While household employment is largely at-will employment in most states, an employer will generally take disciplinary action before dismissing a nanny or other household employee. Such discipline can be implemented in progressively more serious actions, such as a verbal warning followed by a written warning, counseling, probation, suspension, and finally termination. By employing a progressive disciplinary practice, an employer can demonstrate that the employee knew about the problems, and for whatever reason, did not improve the situation. In the employee handbook, detail the disciplinary policy, but state that employees may be fired at will. Ensure, too, that not all employee actions need go through the progressive process; a serious infraction of household policy and serious misdeed will result in immediate dismissal.
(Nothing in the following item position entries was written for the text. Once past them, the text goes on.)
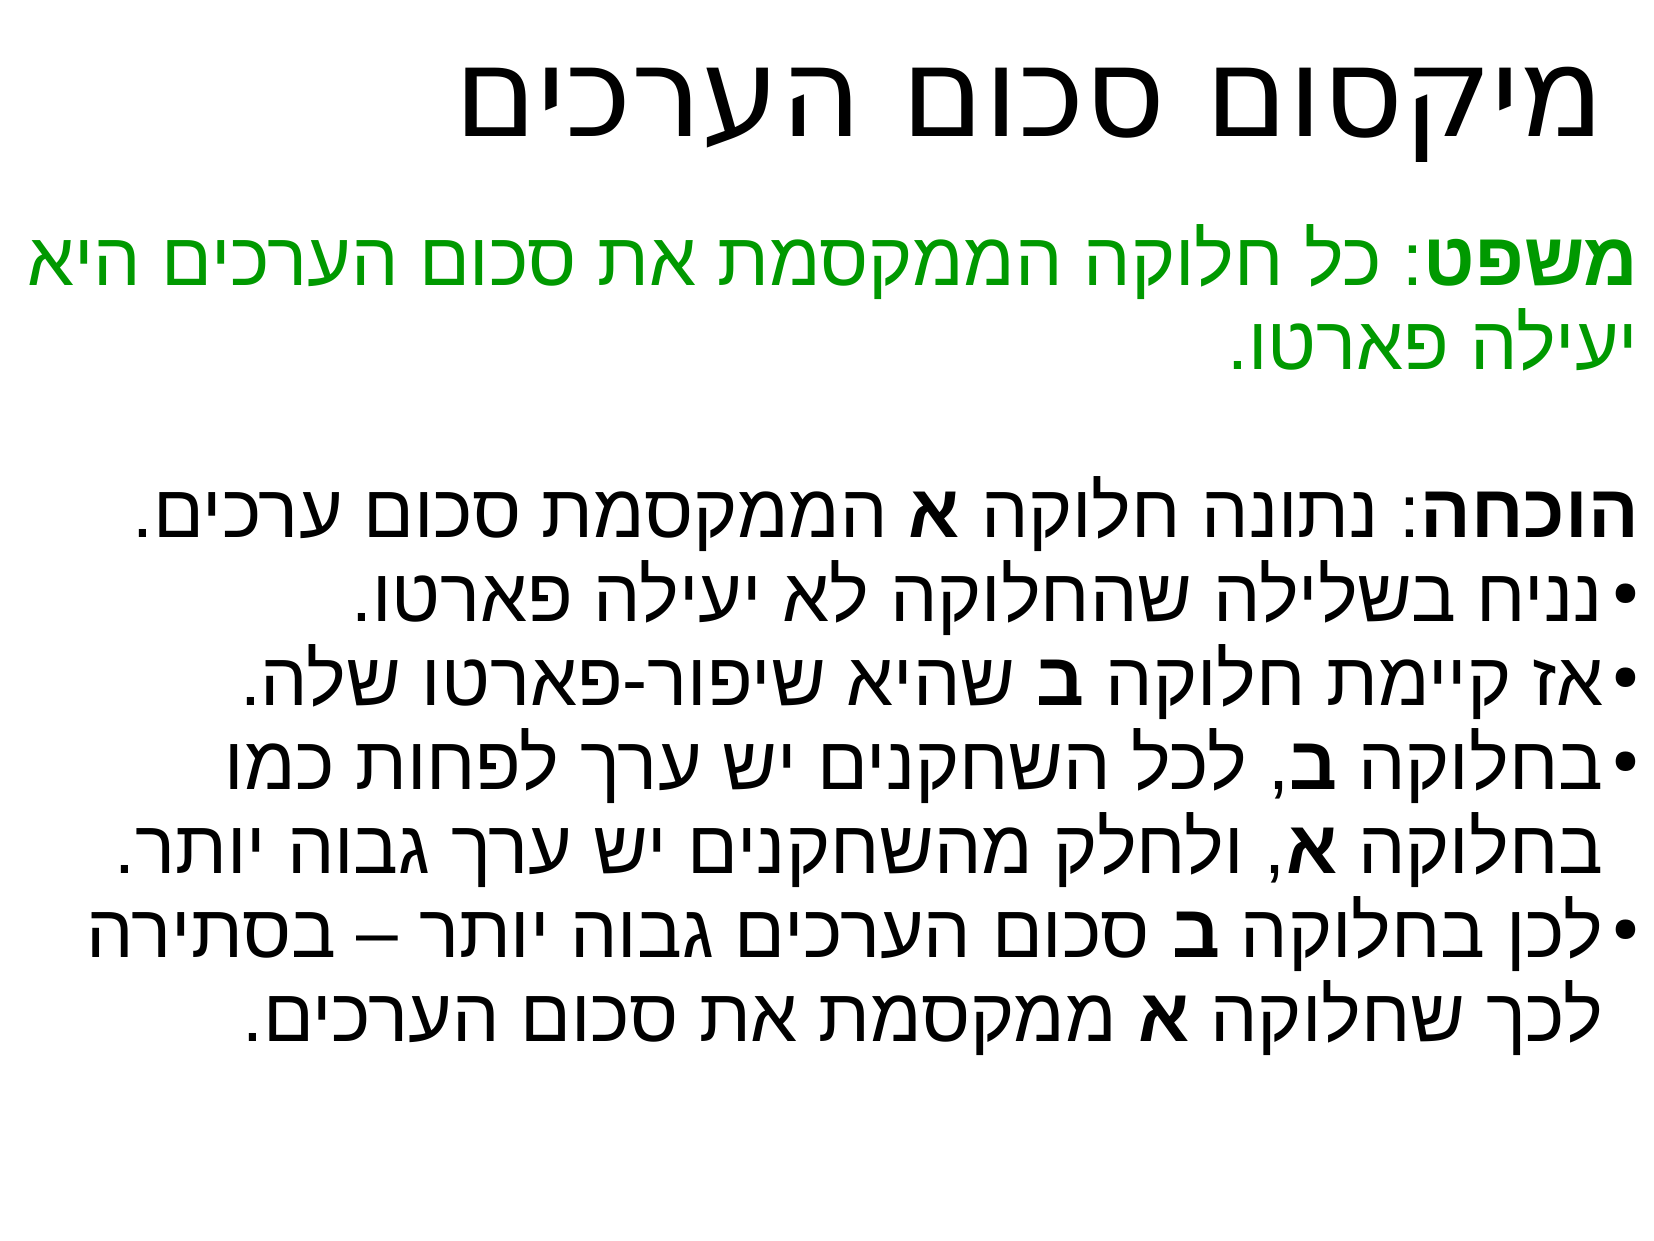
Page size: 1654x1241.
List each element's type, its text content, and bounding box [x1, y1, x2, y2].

title מיקסום סכום הערכים [30, 7, 1654, 166]
text_box משפט: כל חלוקה הממקסמת את סכום הערכים היא יעילה פארטו. הוכחה: נתונה חלוקה א הממקסמת סכום ערכים. נניח בשלילה שהחלוקה לא יעילה פארטו. אז קיימת חלוקה ב שהיא שיפור-פארטו שלה. בחלוקה ב, לכל השחקנים יש ערך לפחות כמו בחלוקה א, ולחלק מהשחקנים יש ערך גבוה יותר. לכן בחלוקה ב סכום הערכים גבוה יותר – בסתירה לכך שחלוקה א ממקסמת את סכום הערכים. [0, 210, 1654, 1065]
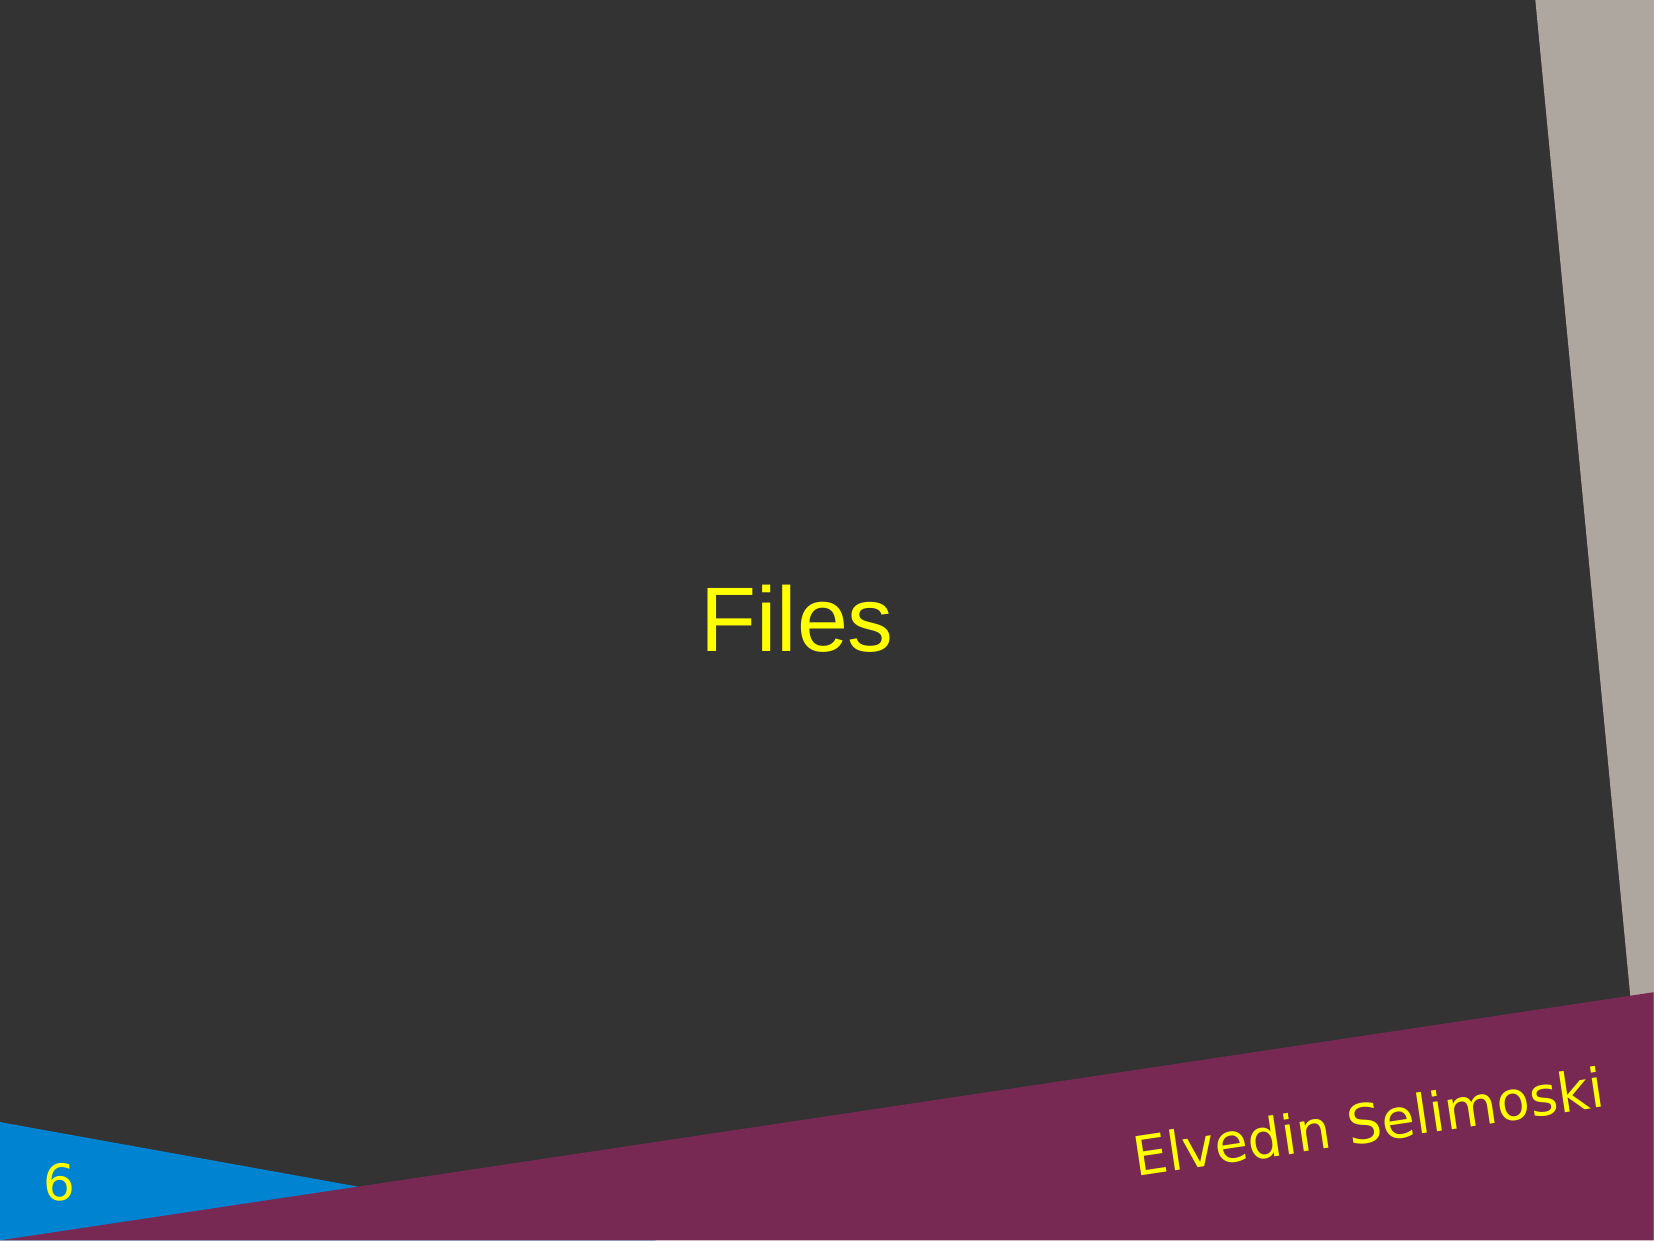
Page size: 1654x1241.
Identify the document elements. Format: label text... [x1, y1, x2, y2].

text_box Elvedin Selimoski [1052, 1015, 1629, 1239]
title Files [53, 407, 1542, 833]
If a nanny proves untrustworthy and instills fear that harm will be done to a household member or employer property, by all means, remove him/her from the workplace immediately. In the employee handbook, state that the employer will decide which situation warrants what type of disciplinary action.
Severance for a nanny or other employee that is leaving your household is discretionary. If he/she has behaved inappropriately and is being fired, then no severance is necessary. However, if the employee has been with the family for a long time, has been a good employee, and the reason for leaving is because of circumstances (say the employee is retiring, or the children are going to school, or because the family is moving away), then it is an acceptable gesture to provide some type of severance (if financially affordable) and as much notice before the end of the employment as you can (especially if the employee needs to look for another job). The amount you give as severance depends on the family finances, but also how long the employee has worked for the family. Common severance is one week’s pay for each year the employee has worked in the household, with a minimum of two weeks.